NEW YORK Hillary Rodham Clinton's campaign aides stepped up their ideological attacks on New York Mayor Rudolph W. Giuliani yesterday, demanding that he renounce his conservative support and tell "his friends in the far right to stop their campaign of lies and deceit."
Clinton campaign spokesman Howard Wolfson and campaign Chairman Bill de Blasio said at least seven conservative groups are involved in direct-mail fund-raising appeals to support Mr. Giuliani in his expected Senate race against Mrs. Clinton.
The statement referred repeatedly to a story in the New York Daily News headlined "Anti-Hil Campaign Uncorked," which reports that letters to voters across the country describe Mrs. Clinton as a "fraud" whose election would spur the nation's "moral decay."
In a prepared statement, Mr. Wolfson called the conservative fund-raisers "a who's who list of the far right." He repeated his attack in a news conference across from City Hall.
Right-wing-versus-left-wing charges and counter-charges are emerging as a theme in the campaign.

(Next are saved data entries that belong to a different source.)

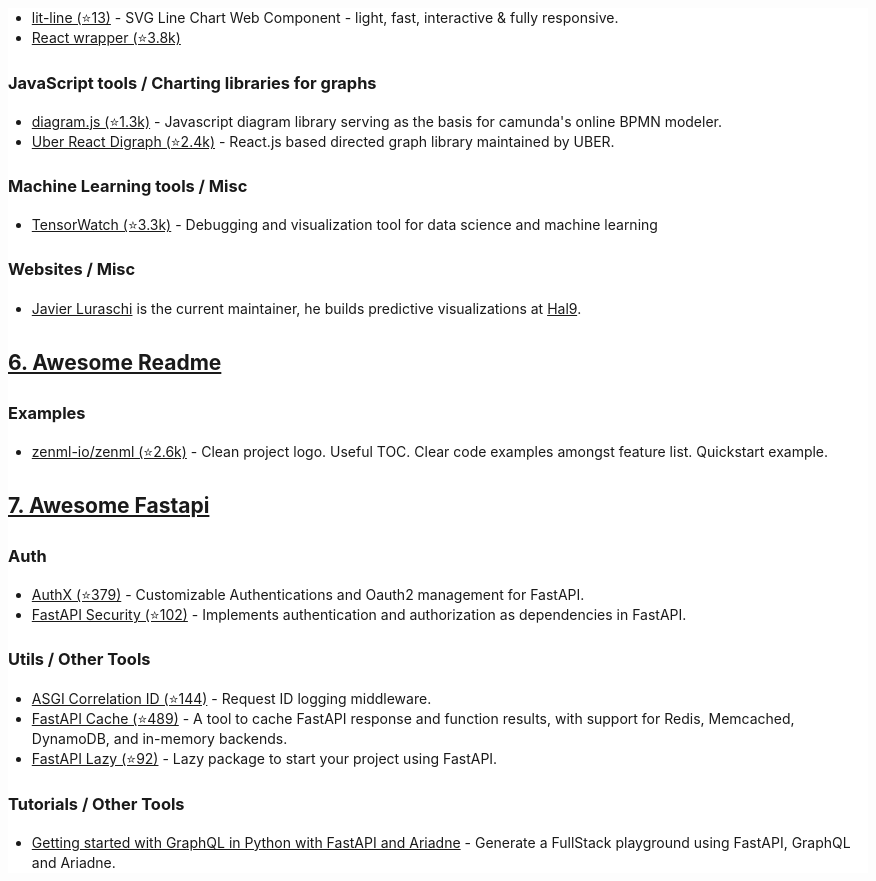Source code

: *   [lit-line (⭐13)](https://github.com/apinet/lit-line) - SVG Line Chart Web Component - light, fast, interactive & fully responsive.
*   [React wrapper (⭐3.8k)](https://github.com/hustcc/echarts-for-react)

### JavaScript tools / Charting libraries for graphs

*   [diagram.js (⭐1.3k)](https://github.com/bpmn-io/diagram-js) - Javascript diagram library serving as the basis for camunda's online BPMN modeler.
*   [Uber React Digraph (⭐2.4k)](https://github.com/uber/react-digraph) - React.js based directed graph library maintained by UBER.

### Machine Learning tools / Misc

*   [TensorWatch (⭐3.3k)](https://github.com/microsoft/tensorwatch) - Debugging and visualization tool for data science and machine learning

### Websites / Misc

*   [Javier Luraschi](https://github.com/javierluraschi) is the current maintainer, he builds predictive visualizations at [Hal9](https://hal9.com).

## [6. Awesome Readme](/content/matiassingers/awesome-readme/README.md)

### Examples

*   [zenml-io/zenml (⭐2.6k)](https://github.com/zenml-io/zenml#readme) - Clean project logo. Useful TOC. Clear code examples amongst feature list. Quickstart example.

## [7. Awesome Fastapi](/content/mjhea0/awesome-fastapi/README.md)

### Auth

*   [AuthX (⭐379)](https://github.com/yezz123/AuthX) - Customizable Authentications and Oauth2 management for FastAPI.
*   [FastAPI Security (⭐102)](https://github.com/jacobsvante/fastapi-security) - Implements authentication and authorization as dependencies in FastAPI.

### Utils / Other Tools

*   [ASGI Correlation ID (⭐144)](https://github.com/snok/asgi-correlation-id) - Request ID logging middleware.
*   [FastAPI Cache (⭐489)](https://github.com/long2ice/fastapi-cache) - A tool to cache FastAPI response and function results, with support for Redis, Memcached, DynamoDB, and in-memory backends.
*   [FastAPI Lazy (⭐92)](https://github.com/yezz123/fastapi-lazy) - Lazy package to start your project using FastAPI.

### Tutorials / Other Tools

*   [Getting started with GraphQL in Python with FastAPI and Ariadne](https://blog.yezz.me/blog/Getting-started-with-GraphQL-in-Python-with-FastAPI-and-Ariadne) - Generate a FullStack playground using FastAPI, GraphQL and Ariadne.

Mrs. Clinton's forces have also renewed an earlier call on the mayor to "renounce" Joerg Haider, leader of Austria's Freedom Party, which opposes immigration and has been critical of the European Union. Mr. Giuliani, who sat on a dais with Mr. Haider two weeks ago, has ignored the criticism.
For his part, the mayor recently said Mrs. Clinton has "an extreme left-wing way" of looking at the very problems that once blighted New York City, such as high crime, homelessness and welfare.
Bruce Teitelbaum, a senior adviser to the mayor, said the ideological attack was just an attempt to divert attention from Mrs. Clinton's own problems, including questions about how much money her campaign is raising.
In another development yesterday, Michael R. Long, chairman of New York's Conservative Party, said that while his door is still open, he does not expect that Mr. Giuliani will seek his party's support in the Senate run.
"It's a calculated error," Mr. Long said. "He's making a run to the left and looking at the race in his own selfish way."
For weeks, the position of the Conservative Party has been an object of intense political speculation.
Mr. Long has said publicly that he is waiting for the mayor to ask for his endorsement, but that it would be granted only if Mr. Giuliani renounces his past support of partial-birth abortion. Mr. Giuliani has sidestepped the issue, although he is on record, as recently as last summer, as supporting President Clinton's veto of a ban on the procedure.
Since 1974, no Republican has ever won statewide office without Conservative backing. Mr. Long has pledged he could not endorse the mayor if he accepts the support of Liberal Party Chairman Ray Harding, a close adviser to Mr. Giuliani who has backed him from the start.
Yesterday, Mr. Harding was noncommittal: "I don't keep a thermometer over Mike Long and I'm nonplused by whatever he has to say about the situation, which means I don't react to what he says."